[Keypoint coordinate data]

*** Block opens ***

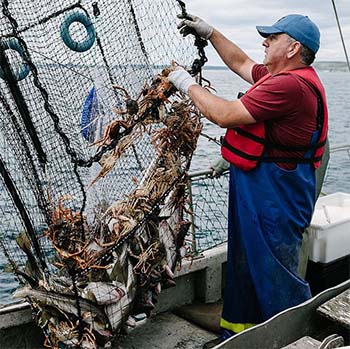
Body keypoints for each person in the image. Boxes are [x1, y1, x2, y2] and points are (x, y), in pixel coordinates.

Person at [168, 13, 328, 347]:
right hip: (256, 189)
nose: (265, 41)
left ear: (293, 47)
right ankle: (238, 336)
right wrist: (210, 33)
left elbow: (224, 114)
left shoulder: (290, 86)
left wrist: (184, 82)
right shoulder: (277, 76)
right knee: (244, 271)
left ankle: (296, 340)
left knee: (275, 276)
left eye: (273, 37)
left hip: (276, 198)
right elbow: (241, 61)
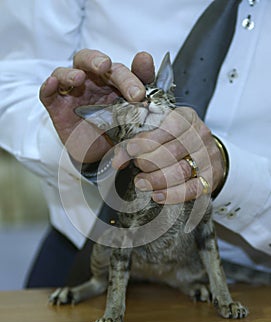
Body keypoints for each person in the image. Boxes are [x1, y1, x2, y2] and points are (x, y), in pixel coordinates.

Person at [0, 0, 270, 287]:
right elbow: (13, 77)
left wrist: (233, 175)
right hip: (91, 255)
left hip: (255, 280)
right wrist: (89, 151)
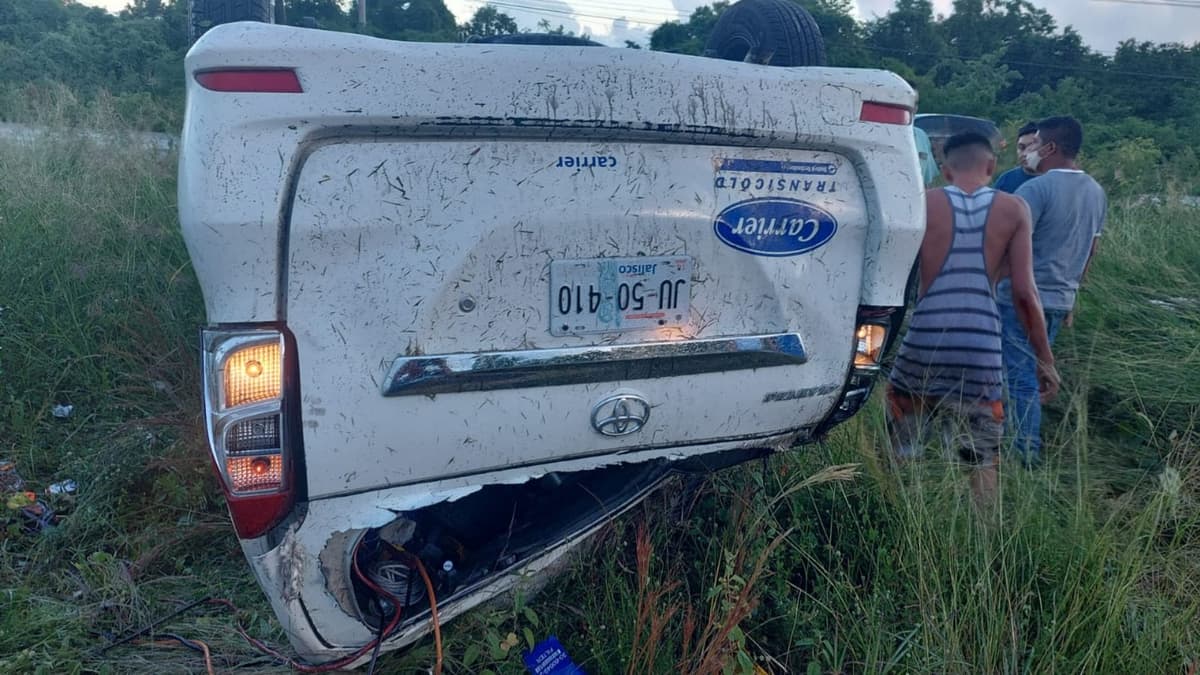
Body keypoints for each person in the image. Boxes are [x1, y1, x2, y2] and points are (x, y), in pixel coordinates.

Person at [887, 132, 1060, 504]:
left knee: (904, 451)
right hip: (980, 349)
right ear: (991, 165)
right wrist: (1044, 360)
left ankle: (898, 528)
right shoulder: (1014, 210)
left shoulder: (922, 204)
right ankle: (984, 549)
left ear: (946, 171)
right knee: (981, 458)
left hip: (924, 343)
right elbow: (1024, 294)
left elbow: (894, 281)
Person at [996, 116, 1106, 467]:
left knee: (1019, 378)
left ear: (1051, 148)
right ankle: (1018, 448)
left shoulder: (1035, 190)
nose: (1030, 152)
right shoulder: (1096, 191)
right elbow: (1091, 249)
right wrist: (1073, 292)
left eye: (1036, 143)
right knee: (1027, 373)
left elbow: (1003, 244)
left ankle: (1023, 456)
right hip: (1060, 299)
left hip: (1021, 298)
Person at [993, 121, 1039, 193]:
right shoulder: (1006, 180)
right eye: (1021, 147)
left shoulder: (1055, 180)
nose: (1025, 153)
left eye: (1031, 147)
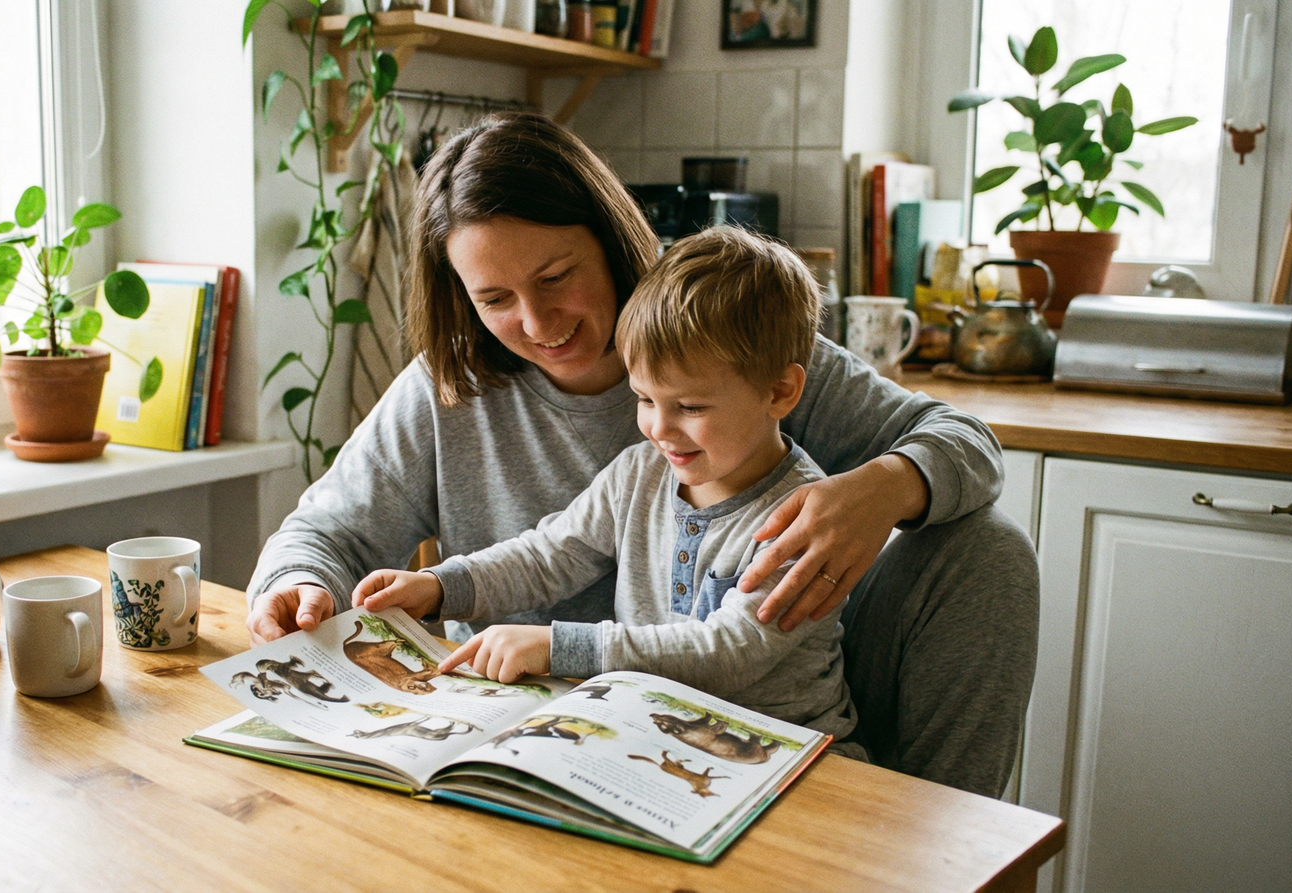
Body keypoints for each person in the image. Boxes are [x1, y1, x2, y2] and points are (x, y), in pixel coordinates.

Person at [245, 112, 1038, 797]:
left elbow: (967, 443)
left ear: (609, 239)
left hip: (735, 713)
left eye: (556, 277)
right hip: (535, 723)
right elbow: (331, 532)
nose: (537, 322)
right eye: (494, 299)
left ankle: (944, 850)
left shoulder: (729, 341)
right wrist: (298, 584)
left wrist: (883, 488)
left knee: (992, 549)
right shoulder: (451, 386)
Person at [349, 227, 856, 748]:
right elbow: (548, 556)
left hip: (792, 751)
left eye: (690, 407)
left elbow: (729, 650)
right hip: (657, 730)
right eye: (644, 399)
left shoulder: (806, 520)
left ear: (780, 391)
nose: (659, 429)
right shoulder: (638, 473)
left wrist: (559, 648)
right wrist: (439, 586)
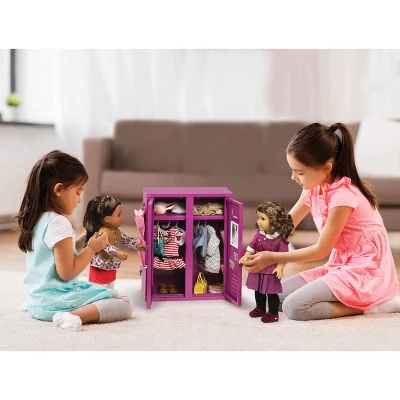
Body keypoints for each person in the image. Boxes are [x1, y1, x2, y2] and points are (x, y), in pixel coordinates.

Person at [244, 122, 399, 321]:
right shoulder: (313, 188)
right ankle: (352, 300)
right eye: (293, 170)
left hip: (366, 270)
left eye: (300, 172)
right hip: (341, 264)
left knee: (295, 308)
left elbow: (320, 250)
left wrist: (273, 257)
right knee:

*** Block closes ***

*Aim of the task*.
Pictures stay out of the copy. Reproduce exactly the lines from the one containing "left ear: (780, 391)" through the last line of the records above, both included.

*Result below*.
left ear: (780, 391)
nose: (659, 429)
right shoulder: (638, 473)
left wrist: (559, 648)
right wrist: (439, 586)
Body keypoints for each person in the image. Boxes are [x1, y1, x2, y2] and points are (x, y), in pixel coordinates.

Person at [244, 122, 399, 321]:
right shoulder: (313, 188)
right ankle: (352, 300)
right eye: (293, 170)
left hip: (366, 270)
left eye: (300, 172)
right hip: (341, 264)
left knee: (295, 308)
left elbow: (320, 250)
left wrist: (273, 257)
right knee:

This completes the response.